Return a string allocated with malloc?

Question 1

Your challenge is that something needs to release the resources (i.e. cause the free() to happen).

Normally, the caller frees the allocated memory either by calling free() directly (see how strdup users work for instance), or by calling a function you provide the wraps free. You might, for instance, require callers to call a foo_destroy function. As another poster points out you might choose to wrap that in an opaque struct, though that's not necessary as having your own allocation and destroy functions is useful even without that (e.g. for resource tracking).

However, another way would be to use some form of clean-up function. For instance, when the string is allocated, you could attach it to a list of resources allocated in a pool, then simply free the pool when done. This is how apache2 works with its apr_pool structure. In general, you don't free() anything specifically under that model. See here and (easier to read) here.

What you can't do in C (as there is no reference counting of malloc()d structures) is directly determine when the last 'reference' to an object goes out of scope and free it then. That's because you don't have references, you have pointers.

Lastly, you asked how existing functions return char * variables:

Some (like strdup, get_current_dir_name and getcwd under some circumstances) expect the caller to free.
Some (like strerror_r and getcwd in under other circumstances) expect the caller to pass in a buffer of sufficient size.

::::

Could you restate the answer on returning malloc'd strings from "However, another way" to "to read) here.", swapping in "Apache httpd" wherever "apache2" appears?

▶ _Data block_

::::

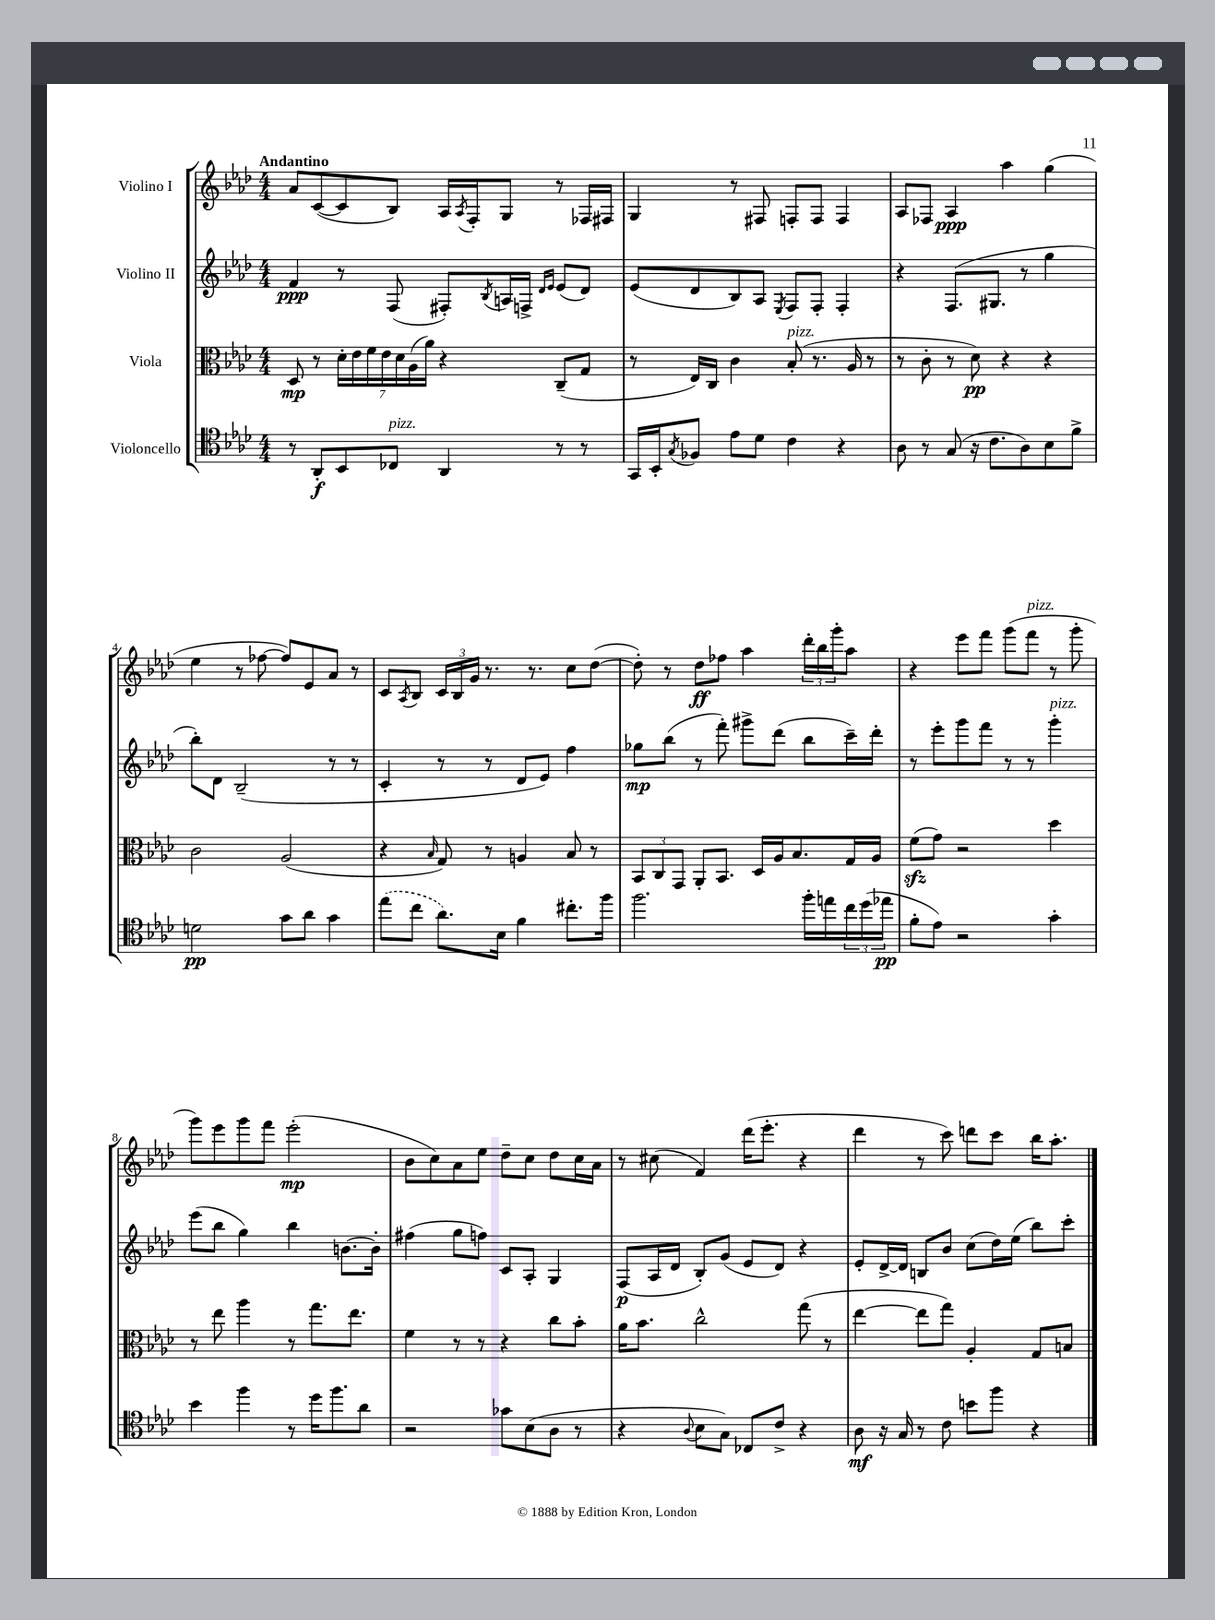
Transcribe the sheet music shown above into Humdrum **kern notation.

::::

▶ _Answer to this task_
However, another way would be to use some form of clean-up function. For instance, when the string is allocated, you could attach it to a list of resources allocated in a pool, then simply free the pool when done. This is how Apache httpd works with its apr_pool structure. In general, you don't free() anything specifically under that model. See here and (easier to read) here.